The Indian Institute of Management Amritsar (IIM Amritsar) is a Public Business School and an Institute of National Importance located in Amritsar, Punjab, India established by Ministry of Human Resource Development in 2015. It is one of the young members of the Indian Institutes of Management (IIMs) Umbrella established in 2015. The institute was inaugurated by Surjit Singh Rakhra, the then Minister of Higher Education and Languages, Punjab on 6 August 2015.

==Campus==
IIM Amritsar was temporarily located within the campus of Government Polytechnic College, Amritsar till it moved to its own eco-friendly campus of approximately 60 acres, which was constructed at Manawala on Amritsar-Jalandhar GT Road, in 10 years time.

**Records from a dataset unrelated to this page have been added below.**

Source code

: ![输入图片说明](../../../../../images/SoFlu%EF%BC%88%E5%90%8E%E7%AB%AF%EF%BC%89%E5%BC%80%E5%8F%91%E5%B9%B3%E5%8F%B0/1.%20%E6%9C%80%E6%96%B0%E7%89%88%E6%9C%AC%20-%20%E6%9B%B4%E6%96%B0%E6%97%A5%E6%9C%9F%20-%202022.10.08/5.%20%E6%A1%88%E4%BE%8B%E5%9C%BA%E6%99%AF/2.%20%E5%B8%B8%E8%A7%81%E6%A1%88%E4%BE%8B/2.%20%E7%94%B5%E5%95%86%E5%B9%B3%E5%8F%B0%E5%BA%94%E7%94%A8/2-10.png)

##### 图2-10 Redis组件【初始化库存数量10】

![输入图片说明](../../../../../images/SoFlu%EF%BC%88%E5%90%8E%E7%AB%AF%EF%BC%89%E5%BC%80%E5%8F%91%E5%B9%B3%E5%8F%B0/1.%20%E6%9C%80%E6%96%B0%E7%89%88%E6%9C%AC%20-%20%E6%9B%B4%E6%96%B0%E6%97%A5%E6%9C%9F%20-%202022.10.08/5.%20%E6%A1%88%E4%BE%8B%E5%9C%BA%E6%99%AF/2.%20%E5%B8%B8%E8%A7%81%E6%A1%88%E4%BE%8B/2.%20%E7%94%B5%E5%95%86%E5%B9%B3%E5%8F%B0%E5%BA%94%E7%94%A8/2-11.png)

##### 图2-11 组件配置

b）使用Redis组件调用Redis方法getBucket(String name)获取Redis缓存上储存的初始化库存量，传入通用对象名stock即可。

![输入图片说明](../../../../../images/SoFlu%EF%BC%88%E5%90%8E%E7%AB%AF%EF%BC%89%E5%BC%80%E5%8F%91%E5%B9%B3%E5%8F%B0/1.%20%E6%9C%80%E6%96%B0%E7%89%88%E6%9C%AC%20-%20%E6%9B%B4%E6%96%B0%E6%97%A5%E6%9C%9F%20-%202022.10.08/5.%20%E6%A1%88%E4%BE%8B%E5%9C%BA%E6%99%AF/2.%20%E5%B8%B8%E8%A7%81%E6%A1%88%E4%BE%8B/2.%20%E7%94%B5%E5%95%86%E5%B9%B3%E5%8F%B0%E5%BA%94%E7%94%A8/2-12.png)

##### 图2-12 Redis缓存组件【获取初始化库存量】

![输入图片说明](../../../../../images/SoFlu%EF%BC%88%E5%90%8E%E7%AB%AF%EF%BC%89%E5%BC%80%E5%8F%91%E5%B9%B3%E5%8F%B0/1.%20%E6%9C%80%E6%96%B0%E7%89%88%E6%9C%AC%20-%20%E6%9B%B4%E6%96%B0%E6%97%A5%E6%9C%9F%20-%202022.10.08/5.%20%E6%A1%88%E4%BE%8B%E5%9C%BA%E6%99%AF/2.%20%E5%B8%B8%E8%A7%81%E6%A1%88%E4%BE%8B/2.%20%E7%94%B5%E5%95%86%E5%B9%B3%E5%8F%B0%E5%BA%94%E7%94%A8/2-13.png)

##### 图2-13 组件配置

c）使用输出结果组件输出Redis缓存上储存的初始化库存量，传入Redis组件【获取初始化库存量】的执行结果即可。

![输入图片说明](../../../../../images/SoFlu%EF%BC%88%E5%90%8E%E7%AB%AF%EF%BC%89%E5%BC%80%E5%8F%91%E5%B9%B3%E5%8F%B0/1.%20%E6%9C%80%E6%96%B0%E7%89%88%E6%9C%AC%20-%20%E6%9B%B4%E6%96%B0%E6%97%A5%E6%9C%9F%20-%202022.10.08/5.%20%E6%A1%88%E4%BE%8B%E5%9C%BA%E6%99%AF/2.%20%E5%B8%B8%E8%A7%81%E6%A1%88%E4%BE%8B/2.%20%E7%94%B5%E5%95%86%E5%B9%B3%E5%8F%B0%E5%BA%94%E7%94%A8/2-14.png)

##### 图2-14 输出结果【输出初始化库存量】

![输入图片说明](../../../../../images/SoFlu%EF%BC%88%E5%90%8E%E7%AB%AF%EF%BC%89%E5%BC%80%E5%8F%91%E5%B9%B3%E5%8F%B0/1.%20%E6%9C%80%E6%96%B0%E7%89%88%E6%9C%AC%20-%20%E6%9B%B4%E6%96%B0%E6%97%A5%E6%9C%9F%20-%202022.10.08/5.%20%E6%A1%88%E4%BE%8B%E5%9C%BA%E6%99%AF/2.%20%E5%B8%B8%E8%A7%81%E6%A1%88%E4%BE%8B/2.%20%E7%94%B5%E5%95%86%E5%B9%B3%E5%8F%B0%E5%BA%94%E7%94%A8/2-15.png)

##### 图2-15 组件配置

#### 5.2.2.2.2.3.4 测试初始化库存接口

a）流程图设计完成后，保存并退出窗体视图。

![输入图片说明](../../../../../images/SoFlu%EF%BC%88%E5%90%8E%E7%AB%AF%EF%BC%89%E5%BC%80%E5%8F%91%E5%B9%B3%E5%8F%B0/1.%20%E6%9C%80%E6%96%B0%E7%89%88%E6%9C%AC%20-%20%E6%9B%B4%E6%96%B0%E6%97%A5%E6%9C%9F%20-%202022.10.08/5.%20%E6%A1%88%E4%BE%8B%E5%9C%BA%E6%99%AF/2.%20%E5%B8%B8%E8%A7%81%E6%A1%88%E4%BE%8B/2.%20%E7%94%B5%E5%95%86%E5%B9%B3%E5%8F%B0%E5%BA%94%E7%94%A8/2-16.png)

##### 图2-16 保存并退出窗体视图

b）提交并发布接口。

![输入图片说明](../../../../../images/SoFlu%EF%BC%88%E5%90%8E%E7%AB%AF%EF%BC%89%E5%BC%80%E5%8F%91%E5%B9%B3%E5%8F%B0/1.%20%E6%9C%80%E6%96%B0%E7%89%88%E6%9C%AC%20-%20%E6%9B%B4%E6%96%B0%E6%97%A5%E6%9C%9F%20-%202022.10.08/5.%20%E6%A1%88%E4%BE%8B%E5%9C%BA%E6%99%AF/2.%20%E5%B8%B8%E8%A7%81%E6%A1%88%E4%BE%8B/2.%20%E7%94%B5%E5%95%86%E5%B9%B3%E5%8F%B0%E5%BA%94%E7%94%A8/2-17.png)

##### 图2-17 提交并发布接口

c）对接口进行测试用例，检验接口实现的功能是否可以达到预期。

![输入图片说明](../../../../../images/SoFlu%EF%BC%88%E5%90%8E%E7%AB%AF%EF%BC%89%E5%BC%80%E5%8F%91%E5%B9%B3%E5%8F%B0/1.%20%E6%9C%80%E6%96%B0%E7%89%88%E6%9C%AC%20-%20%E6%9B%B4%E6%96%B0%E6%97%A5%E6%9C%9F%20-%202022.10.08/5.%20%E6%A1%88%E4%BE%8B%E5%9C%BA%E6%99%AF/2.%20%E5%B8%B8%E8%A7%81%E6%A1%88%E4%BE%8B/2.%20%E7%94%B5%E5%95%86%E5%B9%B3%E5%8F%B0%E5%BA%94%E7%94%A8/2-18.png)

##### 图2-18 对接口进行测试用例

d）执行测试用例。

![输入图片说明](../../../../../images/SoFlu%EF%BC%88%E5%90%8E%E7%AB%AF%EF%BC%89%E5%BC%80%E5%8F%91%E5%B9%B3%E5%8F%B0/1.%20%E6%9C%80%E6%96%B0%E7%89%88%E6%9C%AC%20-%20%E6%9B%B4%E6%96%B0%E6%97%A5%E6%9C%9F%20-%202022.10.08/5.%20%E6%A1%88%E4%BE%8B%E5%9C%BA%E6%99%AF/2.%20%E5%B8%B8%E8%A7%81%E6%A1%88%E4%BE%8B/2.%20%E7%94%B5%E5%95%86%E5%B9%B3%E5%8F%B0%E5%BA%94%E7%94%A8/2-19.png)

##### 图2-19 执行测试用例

=== Student Accommodation ===
The hostels are located at the permanent campus at Manawala. All basic amenities like air conditioners, geysers, washing machines, etc. are provided. In addition to these, recreational facilities and round the clock library access are available.

=== Logo ===
The geometry and colors in the logo of IIM Amritsar hold specific meanings. According to the institute, the logo is inspired from the "Flower of Life" design located in the Golden Temple, and is modified to pentagonal geometry representing Punjab. While the blue and green elements represent rivers of Punjab and prosperity earned by the hard-working farmers, the five-edged star in the center represents the command over five human senses.

A nationwide public competition was organized on myGOV portal for duration from 18 December 2017 till 19 January 2018 by IIM Amritsar for Logo and moto design. The winners were announced on myGOV blog on 16 September 2019. The logo designed by Mr. Prashant Anant Patil was selected as official logo of IIM Amritsar.